これまで、近鉄・オリックスの合併球団から、男の意地で脱退した岩隈には、呪いと言うのが相応しいかのような不運と災難が降りかかってきていたが、いつかはこの男は窮地を脱して、世間を見返す時がくると信じていたが、ようやく不遇の時に別れを告げ、新たな伝説に一歩を踏み出した。鳥肌が立つほど私の心を震わし、岩隈の復活を確信せしめたのは7回裏の守備であった。
??対2の同点で勝敗の行方を大きく左右するこの回、先頭打者に対して力投するも四球でランナーに出したところで、日本ハムは一塁走者に代走を送り、好投する岩隈から1点をもぎとりにかかる。当然のことながら、次のバッターはバントで走者を二塁に進め、後の打者が返すのを期待するところで、岩隈が投じた初球を、誰の目にも絶妙な位置にバントし、これで間違いなく一死二塁で後続の打者との勝負になると思われた場面であった。

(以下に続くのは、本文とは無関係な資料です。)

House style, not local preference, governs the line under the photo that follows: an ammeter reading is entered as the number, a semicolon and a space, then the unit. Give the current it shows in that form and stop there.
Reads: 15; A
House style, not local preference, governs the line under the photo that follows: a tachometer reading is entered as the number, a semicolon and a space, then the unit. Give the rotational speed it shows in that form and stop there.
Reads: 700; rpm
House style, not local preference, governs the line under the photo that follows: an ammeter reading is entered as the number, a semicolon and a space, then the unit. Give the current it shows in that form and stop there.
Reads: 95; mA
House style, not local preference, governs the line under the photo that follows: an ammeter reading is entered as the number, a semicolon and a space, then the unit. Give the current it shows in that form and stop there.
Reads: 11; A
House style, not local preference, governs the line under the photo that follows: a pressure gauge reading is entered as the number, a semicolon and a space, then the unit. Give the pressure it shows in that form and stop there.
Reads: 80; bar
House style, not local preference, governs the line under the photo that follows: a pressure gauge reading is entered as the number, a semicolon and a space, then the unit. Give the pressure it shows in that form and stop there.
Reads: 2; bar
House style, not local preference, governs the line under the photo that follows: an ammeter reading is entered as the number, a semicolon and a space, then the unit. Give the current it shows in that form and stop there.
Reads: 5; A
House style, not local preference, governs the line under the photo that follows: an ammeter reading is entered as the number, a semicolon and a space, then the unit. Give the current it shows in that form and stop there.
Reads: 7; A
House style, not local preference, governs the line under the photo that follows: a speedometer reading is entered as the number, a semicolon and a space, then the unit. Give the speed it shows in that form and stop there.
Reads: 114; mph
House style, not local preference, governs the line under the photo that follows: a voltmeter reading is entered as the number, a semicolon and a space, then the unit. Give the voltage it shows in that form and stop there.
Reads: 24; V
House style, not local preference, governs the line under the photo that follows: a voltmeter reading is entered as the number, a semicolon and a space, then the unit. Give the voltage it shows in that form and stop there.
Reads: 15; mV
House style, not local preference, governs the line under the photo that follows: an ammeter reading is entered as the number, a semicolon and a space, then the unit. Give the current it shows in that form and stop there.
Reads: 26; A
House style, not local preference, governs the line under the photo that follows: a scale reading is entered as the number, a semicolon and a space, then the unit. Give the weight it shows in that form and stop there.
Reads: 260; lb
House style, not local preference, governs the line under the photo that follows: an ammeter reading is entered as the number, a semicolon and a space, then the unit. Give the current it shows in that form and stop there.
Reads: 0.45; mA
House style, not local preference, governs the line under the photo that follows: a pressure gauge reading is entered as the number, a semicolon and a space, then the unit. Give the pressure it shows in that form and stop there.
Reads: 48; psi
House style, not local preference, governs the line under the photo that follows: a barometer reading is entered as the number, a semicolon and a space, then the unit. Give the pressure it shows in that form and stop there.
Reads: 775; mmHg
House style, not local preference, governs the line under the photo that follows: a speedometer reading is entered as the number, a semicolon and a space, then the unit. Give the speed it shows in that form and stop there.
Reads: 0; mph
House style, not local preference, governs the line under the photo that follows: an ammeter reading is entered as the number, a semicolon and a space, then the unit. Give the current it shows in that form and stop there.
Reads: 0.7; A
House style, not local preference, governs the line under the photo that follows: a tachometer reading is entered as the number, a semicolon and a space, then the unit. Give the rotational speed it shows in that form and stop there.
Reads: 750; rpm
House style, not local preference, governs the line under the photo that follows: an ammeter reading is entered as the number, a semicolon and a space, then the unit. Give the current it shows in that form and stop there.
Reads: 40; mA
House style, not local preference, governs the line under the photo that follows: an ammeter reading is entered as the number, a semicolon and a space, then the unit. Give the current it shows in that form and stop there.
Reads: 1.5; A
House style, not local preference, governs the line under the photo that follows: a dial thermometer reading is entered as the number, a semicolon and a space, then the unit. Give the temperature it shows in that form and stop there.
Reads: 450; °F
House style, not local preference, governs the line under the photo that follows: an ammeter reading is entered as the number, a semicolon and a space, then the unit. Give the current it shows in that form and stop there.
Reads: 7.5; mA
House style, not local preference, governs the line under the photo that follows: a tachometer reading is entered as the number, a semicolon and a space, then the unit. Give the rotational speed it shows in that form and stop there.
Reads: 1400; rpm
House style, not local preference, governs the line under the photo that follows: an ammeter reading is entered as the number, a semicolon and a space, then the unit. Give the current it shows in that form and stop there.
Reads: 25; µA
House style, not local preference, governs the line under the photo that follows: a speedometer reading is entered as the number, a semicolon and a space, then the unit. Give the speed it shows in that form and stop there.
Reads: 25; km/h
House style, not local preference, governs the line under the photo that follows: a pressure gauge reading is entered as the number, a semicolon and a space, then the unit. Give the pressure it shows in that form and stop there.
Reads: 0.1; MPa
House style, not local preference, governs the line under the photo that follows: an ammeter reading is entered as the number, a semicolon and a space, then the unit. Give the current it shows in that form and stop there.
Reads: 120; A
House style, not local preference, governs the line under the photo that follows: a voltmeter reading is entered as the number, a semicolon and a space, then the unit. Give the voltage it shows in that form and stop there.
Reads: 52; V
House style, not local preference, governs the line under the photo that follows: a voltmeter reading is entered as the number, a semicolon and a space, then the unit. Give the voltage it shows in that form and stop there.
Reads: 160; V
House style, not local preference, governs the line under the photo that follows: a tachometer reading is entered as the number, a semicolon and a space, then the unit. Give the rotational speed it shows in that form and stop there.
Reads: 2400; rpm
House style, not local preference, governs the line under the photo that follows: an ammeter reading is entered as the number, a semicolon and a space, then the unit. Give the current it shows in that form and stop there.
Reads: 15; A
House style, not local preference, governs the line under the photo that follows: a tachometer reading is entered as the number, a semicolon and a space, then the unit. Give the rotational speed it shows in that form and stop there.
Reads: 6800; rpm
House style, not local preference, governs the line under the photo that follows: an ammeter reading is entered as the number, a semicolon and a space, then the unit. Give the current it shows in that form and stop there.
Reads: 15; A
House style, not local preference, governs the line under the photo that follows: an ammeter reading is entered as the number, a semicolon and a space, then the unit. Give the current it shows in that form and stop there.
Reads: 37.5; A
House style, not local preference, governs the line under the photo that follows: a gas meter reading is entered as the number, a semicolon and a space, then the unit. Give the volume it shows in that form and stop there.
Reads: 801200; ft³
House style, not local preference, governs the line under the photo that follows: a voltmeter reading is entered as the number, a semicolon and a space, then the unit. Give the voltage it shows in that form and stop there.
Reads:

ここで岩隈は、バントされた打球を捕球するや否や、ここでアウトを取れなければ自分の野球人生は終わるかもしれない、いや、ここでアウトを取ることで、自分は更なる飛躍を遂げるのだ、と言わんばかりに、なんの躊躇いもなく脇目も振らずに二塁に送球する。間一髪、まさに紙一重のタイミングで、これまでの岩隈であれば、こういう場面では野手がミスをする、走者の足が一歩先にベースを踏む、という不運な場面に見舞われていたのだが、今度ばかりは自分の渾身の力で、そっぽを向こうとする幸運の女神の横面を張り倒し、自分の方に微笑を向かせたのだ。まさに、乾坤一擲と呼ぶに相応しいプレーでその後の味方打線の大爆発を呼び覚まし、三勝目を手にしたのだ。
男子、三日会わざれば活目して見よ。というのがまさに当てはまるほどの感動を覚えた。日本男児よ、彼の爪の垢でも煎じて飲むがよい。